## Work required
Swap every "Siemens" in the rows below for "the vendor", and leave the rest of the wording as it is.
───
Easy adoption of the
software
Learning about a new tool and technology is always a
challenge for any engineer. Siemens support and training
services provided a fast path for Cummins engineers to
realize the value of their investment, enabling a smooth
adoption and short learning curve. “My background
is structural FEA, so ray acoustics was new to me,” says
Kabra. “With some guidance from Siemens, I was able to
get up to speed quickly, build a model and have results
───
## Expected answer
Easy adoption of the
software
Learning about a new tool and technology is always a
challenge for any engineer. the vendor support and training
services provided a fast path for Cummins engineers to
realize the value of their investment, enabling a smooth
adoption and short learning curve. “My background
is structural FEA, so ray acoustics was new to me,” says
Kabra. “With some guidance from the vendor, I was able to
get up to speed quickly, build a model and have results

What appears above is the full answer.